◆ ASSIGNMENT:
Write out exactly the lines below that run from the one containing "Working with electron" through the one containing "Panel set 2: 3.6", both included, with no other lines.

[Collected data entries]
★ ★ ★ ★

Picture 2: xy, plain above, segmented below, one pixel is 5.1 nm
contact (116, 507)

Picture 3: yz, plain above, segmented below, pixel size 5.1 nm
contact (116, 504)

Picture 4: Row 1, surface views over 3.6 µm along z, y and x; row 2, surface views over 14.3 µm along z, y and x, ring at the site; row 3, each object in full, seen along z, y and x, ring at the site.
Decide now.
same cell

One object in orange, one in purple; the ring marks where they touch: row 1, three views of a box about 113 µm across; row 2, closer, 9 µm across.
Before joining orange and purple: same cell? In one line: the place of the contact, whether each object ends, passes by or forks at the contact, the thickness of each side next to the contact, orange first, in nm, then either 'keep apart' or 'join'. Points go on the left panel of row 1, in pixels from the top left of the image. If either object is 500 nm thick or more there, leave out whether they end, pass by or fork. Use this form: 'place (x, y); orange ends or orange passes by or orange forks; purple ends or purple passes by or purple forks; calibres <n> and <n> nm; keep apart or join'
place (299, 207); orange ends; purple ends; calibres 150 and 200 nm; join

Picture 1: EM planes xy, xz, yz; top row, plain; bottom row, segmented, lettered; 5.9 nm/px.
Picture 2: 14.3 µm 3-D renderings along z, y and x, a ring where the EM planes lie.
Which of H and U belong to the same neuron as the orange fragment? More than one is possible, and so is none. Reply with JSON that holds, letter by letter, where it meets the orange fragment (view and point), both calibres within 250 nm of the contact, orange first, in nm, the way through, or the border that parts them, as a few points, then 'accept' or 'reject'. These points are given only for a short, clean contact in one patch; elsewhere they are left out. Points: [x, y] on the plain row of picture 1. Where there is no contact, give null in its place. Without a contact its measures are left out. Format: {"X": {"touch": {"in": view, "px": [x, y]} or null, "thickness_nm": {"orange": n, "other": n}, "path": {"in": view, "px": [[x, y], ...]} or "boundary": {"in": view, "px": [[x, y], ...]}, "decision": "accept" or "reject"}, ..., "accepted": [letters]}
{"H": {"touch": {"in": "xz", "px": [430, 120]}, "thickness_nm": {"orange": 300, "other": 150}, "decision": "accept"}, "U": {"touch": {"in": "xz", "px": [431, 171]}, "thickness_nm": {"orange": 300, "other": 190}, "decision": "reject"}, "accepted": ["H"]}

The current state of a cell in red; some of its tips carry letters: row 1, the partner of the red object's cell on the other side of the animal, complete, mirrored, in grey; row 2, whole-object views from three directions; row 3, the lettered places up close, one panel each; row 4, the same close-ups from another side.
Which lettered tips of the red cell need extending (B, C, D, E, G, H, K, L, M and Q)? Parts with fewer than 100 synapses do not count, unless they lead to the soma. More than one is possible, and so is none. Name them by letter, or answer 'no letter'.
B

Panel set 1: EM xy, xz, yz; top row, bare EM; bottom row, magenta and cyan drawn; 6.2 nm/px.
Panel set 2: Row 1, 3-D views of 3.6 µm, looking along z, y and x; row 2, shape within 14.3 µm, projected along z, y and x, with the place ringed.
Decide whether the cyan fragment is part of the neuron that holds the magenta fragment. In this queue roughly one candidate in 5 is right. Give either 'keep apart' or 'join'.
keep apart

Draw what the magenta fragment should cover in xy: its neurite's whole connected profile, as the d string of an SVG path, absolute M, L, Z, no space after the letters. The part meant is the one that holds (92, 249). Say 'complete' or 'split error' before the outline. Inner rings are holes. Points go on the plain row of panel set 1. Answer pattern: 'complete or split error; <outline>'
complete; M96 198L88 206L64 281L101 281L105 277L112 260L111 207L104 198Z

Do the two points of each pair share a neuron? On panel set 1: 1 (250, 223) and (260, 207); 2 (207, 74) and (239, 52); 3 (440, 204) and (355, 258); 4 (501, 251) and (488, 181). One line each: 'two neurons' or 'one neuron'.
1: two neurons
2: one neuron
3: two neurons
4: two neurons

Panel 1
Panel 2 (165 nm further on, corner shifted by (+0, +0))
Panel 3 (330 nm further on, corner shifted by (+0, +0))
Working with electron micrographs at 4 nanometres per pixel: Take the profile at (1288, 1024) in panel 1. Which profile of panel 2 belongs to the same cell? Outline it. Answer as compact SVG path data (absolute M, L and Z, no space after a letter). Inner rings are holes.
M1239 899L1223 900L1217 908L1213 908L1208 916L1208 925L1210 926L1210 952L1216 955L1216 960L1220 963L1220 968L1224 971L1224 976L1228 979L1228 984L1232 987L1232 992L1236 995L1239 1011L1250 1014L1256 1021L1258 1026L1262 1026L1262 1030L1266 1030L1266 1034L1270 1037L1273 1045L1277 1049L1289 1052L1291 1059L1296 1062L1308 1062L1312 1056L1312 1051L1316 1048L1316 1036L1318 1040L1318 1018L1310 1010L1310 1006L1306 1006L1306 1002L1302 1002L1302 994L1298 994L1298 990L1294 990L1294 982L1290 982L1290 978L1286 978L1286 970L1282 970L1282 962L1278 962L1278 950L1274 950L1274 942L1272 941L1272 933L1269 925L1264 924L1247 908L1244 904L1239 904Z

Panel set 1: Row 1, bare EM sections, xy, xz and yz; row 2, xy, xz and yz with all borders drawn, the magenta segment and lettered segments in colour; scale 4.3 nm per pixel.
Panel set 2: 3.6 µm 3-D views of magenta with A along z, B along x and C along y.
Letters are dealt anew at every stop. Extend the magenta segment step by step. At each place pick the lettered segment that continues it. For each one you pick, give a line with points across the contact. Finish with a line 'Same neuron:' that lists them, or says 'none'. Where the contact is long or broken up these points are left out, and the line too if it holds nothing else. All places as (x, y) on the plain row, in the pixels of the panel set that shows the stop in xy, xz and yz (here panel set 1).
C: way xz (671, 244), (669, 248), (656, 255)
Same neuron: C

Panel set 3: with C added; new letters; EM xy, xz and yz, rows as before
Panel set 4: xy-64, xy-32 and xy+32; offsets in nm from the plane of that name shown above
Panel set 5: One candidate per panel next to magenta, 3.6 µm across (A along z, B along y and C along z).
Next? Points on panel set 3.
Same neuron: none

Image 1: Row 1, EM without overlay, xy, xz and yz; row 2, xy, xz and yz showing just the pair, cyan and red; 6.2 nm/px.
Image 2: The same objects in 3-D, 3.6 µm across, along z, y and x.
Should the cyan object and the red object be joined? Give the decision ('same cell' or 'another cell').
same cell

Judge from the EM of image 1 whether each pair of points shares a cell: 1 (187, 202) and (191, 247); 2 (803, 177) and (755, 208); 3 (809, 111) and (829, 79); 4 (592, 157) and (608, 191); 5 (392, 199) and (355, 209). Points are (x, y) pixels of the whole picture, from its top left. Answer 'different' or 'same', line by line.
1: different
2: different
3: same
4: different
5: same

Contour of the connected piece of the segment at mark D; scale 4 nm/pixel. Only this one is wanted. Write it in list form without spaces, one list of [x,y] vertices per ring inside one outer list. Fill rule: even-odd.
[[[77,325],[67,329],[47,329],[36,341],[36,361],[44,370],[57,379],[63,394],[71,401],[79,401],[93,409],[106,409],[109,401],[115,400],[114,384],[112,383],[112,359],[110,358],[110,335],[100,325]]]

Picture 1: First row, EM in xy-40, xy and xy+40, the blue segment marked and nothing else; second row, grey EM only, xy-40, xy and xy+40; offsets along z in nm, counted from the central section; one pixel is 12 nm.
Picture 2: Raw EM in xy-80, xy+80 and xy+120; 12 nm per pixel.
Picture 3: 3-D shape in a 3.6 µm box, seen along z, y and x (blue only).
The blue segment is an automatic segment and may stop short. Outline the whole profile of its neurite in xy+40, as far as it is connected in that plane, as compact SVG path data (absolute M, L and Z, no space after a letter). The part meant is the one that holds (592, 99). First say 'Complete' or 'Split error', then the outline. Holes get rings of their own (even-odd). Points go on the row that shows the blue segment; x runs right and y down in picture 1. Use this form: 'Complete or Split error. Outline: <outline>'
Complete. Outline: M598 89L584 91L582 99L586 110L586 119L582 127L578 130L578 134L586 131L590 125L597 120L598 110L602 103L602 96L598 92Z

★ ★ ★ ★

◆ EXERCISE RESULT:
Working with electron micrographs at 4 nanometres per pixel: Take the profile at (1288, 1024) in panel 1. Which profile of panel 2 belongs to the same cell? Outline it. Answer as compact SVG path data (absolute M, L and Z, no space after a letter). Inner rings are holes.
M1239 899L1223 900L1217 908L1213 908L1208 916L1208 925L1210 926L1210 952L1216 955L1216 960L1220 963L1220 968L1224 971L1224 976L1228 979L1228 984L1232 987L1232 992L1236 995L1239 1011L1250 1014L1256 1021L1258 1026L1262 1026L1262 1030L1266 1030L1266 1034L1270 1037L1273 1045L1277 1049L1289 1052L1291 1059L1296 1062L1308 1062L1312 1056L1312 1051L1316 1048L1316 1036L1318 1040L1318 1018L1310 1010L1310 1006L1306 1006L1306 1002L1302 1002L1302 994L1298 994L1298 990L1294 990L1294 982L1290 982L1290 978L1286 978L1286 970L1282 970L1282 962L1278 962L1278 950L1274 950L1274 942L1272 941L1272 933L1269 925L1264 924L1247 908L1244 904L1239 904Z

Panel set 1: Row 1, bare EM sections, xy, xz and yz; row 2, xy, xz and yz with all borders drawn, the magenta segment and lettered segments in colour; scale 4.3 nm per pixel.
Panel set 2: 3.6 µm 3-D views of magenta with A along z, B along x and C along y.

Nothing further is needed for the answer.